[Start DATA FOR THIS EXERCISE]

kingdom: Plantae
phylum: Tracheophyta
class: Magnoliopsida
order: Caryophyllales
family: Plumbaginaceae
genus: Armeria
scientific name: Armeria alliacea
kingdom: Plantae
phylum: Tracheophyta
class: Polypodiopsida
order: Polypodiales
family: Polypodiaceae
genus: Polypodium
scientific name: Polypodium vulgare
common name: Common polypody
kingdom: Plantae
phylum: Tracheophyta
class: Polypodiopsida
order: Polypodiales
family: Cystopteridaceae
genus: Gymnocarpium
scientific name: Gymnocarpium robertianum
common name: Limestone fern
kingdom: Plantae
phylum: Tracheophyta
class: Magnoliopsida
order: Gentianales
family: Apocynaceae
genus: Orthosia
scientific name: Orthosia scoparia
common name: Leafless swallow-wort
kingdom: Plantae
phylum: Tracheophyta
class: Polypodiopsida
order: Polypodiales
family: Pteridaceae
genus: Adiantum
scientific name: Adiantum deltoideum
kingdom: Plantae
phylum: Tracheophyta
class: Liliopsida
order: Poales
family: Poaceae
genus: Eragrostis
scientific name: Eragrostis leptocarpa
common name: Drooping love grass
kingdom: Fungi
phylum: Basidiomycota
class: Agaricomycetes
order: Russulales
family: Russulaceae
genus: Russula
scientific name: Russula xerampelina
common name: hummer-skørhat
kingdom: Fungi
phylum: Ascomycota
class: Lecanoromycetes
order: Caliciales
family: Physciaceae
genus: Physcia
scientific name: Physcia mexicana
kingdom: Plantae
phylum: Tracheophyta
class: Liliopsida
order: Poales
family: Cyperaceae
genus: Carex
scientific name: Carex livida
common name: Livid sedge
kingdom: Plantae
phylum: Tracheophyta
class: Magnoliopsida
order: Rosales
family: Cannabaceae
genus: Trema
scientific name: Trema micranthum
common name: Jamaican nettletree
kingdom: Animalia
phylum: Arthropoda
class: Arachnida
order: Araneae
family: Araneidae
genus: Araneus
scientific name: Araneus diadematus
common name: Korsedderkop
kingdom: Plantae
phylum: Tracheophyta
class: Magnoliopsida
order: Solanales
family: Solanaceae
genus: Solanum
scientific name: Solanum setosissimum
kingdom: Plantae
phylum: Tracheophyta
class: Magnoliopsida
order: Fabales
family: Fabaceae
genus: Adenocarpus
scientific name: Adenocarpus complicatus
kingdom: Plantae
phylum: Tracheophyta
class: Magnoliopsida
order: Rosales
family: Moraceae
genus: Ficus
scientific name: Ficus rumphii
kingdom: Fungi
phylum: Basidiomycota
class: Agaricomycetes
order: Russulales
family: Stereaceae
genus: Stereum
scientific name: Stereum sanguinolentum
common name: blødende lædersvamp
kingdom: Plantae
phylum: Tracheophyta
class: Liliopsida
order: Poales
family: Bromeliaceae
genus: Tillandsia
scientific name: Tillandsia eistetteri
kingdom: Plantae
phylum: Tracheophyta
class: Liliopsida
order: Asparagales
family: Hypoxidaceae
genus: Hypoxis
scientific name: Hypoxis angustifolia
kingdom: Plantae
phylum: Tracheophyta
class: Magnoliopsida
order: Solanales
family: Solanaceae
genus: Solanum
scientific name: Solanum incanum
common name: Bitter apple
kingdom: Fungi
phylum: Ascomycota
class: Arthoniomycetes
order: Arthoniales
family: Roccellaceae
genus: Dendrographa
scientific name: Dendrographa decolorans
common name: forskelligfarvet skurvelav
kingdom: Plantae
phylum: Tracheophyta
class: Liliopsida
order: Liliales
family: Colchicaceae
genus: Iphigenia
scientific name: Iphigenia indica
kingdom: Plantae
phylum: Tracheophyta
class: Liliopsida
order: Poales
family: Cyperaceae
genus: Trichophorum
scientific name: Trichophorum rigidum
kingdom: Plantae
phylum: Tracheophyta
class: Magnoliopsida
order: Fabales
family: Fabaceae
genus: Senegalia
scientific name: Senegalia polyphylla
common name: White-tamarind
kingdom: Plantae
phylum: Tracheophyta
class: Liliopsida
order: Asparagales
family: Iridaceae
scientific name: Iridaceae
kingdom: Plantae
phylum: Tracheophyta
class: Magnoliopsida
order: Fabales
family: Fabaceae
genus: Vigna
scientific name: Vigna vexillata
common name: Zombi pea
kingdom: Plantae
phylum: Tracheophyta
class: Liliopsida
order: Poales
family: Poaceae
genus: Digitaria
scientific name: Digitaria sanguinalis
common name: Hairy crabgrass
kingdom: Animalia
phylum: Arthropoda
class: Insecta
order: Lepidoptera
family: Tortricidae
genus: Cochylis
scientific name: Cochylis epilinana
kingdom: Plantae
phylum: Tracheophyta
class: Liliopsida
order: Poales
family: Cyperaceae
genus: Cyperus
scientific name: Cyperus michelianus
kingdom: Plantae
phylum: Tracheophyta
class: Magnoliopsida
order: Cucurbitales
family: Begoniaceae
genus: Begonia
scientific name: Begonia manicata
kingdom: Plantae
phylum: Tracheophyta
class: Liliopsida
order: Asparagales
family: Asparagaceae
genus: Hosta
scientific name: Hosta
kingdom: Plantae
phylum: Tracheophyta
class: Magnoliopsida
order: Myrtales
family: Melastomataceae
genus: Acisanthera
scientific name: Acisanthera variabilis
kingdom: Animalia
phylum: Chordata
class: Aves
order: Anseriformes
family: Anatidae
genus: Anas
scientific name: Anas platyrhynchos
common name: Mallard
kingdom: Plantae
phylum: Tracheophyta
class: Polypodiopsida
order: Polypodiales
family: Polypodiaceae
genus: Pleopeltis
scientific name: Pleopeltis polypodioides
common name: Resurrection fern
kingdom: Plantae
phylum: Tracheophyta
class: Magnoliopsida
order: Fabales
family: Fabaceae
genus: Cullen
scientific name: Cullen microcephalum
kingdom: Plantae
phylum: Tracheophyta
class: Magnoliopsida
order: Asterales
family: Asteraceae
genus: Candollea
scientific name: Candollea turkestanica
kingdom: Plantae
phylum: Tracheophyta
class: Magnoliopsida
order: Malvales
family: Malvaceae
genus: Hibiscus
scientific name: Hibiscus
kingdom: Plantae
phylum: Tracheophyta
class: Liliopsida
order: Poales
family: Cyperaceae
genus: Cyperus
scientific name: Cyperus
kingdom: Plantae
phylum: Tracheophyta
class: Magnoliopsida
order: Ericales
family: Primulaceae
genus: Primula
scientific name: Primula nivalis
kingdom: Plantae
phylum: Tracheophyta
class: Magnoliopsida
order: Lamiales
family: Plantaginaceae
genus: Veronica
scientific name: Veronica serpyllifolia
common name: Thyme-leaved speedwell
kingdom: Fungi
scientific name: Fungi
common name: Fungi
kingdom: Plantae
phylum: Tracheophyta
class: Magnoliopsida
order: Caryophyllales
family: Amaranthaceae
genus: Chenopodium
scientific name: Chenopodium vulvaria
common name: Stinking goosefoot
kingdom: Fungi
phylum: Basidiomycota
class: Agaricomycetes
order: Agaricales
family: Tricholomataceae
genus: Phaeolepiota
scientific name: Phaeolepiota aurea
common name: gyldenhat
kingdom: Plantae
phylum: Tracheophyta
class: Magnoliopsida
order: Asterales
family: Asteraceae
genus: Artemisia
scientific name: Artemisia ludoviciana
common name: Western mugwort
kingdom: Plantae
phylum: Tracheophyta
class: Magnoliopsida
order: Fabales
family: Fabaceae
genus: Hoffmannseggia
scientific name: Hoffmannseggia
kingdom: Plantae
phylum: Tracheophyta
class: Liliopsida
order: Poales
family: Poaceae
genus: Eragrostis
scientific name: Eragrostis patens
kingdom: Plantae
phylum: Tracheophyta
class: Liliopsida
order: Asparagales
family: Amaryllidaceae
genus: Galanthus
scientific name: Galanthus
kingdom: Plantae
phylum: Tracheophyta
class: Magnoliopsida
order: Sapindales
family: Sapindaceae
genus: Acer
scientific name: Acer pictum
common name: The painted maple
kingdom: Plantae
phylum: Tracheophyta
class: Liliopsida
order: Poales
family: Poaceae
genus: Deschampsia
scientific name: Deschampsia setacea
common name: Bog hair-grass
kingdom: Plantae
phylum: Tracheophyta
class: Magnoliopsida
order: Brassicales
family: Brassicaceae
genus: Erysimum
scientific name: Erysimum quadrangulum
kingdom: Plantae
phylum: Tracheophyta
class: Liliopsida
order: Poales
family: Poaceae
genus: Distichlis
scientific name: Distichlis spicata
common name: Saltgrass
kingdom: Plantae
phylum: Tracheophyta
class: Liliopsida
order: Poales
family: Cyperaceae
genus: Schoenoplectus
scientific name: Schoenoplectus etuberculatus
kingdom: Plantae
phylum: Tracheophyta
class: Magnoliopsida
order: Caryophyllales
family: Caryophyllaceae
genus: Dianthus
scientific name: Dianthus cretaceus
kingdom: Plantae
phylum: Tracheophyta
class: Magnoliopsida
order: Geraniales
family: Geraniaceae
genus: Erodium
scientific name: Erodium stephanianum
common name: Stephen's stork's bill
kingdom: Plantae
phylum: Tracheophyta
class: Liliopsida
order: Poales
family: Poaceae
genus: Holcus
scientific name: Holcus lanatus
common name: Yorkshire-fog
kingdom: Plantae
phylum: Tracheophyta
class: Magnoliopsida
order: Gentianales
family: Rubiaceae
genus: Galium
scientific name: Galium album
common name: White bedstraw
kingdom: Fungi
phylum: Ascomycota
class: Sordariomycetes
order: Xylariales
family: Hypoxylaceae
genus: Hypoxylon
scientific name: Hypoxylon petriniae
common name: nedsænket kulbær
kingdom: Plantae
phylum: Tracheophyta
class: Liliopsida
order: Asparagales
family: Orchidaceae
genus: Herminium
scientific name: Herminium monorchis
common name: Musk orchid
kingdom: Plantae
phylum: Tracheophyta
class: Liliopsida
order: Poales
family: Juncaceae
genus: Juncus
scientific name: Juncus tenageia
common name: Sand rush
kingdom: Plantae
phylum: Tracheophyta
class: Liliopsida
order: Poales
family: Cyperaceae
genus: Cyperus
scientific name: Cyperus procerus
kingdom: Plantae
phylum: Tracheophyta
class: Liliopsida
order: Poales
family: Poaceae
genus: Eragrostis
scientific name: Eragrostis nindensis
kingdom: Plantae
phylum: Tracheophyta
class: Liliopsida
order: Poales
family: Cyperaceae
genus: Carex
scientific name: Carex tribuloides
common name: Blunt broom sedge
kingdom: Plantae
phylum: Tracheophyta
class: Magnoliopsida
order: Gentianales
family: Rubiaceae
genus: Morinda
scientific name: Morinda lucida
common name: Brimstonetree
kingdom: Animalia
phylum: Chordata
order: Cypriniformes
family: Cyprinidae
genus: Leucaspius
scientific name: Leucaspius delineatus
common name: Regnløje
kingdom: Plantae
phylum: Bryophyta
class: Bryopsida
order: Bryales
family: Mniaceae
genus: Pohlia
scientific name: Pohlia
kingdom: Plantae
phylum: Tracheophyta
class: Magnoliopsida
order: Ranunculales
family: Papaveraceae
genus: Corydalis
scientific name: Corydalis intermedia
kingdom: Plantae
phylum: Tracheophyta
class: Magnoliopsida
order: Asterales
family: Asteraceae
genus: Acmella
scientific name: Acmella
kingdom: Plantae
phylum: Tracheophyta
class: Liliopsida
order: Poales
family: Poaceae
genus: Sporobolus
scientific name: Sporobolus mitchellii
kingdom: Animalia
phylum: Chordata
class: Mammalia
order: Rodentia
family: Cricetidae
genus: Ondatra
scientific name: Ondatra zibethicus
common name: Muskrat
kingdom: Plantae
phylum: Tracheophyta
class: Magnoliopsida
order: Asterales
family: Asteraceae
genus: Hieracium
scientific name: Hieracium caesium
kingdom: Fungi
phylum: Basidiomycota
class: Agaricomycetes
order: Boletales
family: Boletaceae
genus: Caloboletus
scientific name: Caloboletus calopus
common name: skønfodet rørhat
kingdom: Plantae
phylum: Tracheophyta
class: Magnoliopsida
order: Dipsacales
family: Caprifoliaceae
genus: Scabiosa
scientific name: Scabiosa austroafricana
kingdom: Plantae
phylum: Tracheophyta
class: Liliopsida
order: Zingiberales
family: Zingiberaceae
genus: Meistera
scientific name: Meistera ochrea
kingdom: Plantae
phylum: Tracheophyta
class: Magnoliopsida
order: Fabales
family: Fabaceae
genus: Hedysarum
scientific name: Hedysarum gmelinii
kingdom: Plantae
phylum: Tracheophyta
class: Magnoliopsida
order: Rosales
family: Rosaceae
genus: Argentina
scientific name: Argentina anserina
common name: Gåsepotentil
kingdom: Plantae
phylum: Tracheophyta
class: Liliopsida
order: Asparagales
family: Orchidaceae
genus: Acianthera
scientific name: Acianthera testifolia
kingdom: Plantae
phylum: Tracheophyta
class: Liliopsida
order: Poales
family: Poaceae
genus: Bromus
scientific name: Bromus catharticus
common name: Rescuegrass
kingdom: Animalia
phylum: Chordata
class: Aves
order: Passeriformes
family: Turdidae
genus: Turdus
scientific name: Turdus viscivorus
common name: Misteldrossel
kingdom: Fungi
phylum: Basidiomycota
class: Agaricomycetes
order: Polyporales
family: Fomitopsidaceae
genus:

[End DATA FOR THIS EXERCISE]

TASK BRIEF: Retype the lines from the very first one up to and including the line with "common name: Common polypody".

ANSWER TO THE TASK:
kingdom: Plantae
phylum: Tracheophyta
class: Magnoliopsida
order: Caryophyllales
family: Plumbaginaceae
genus: Armeria
scientific name: Armeria alliacea
kingdom: Plantae
phylum: Tracheophyta
class: Polypodiopsida
order: Polypodiales
family: Polypodiaceae
genus: Polypodium
scientific name: Polypodium vulgare
common name: Common polypody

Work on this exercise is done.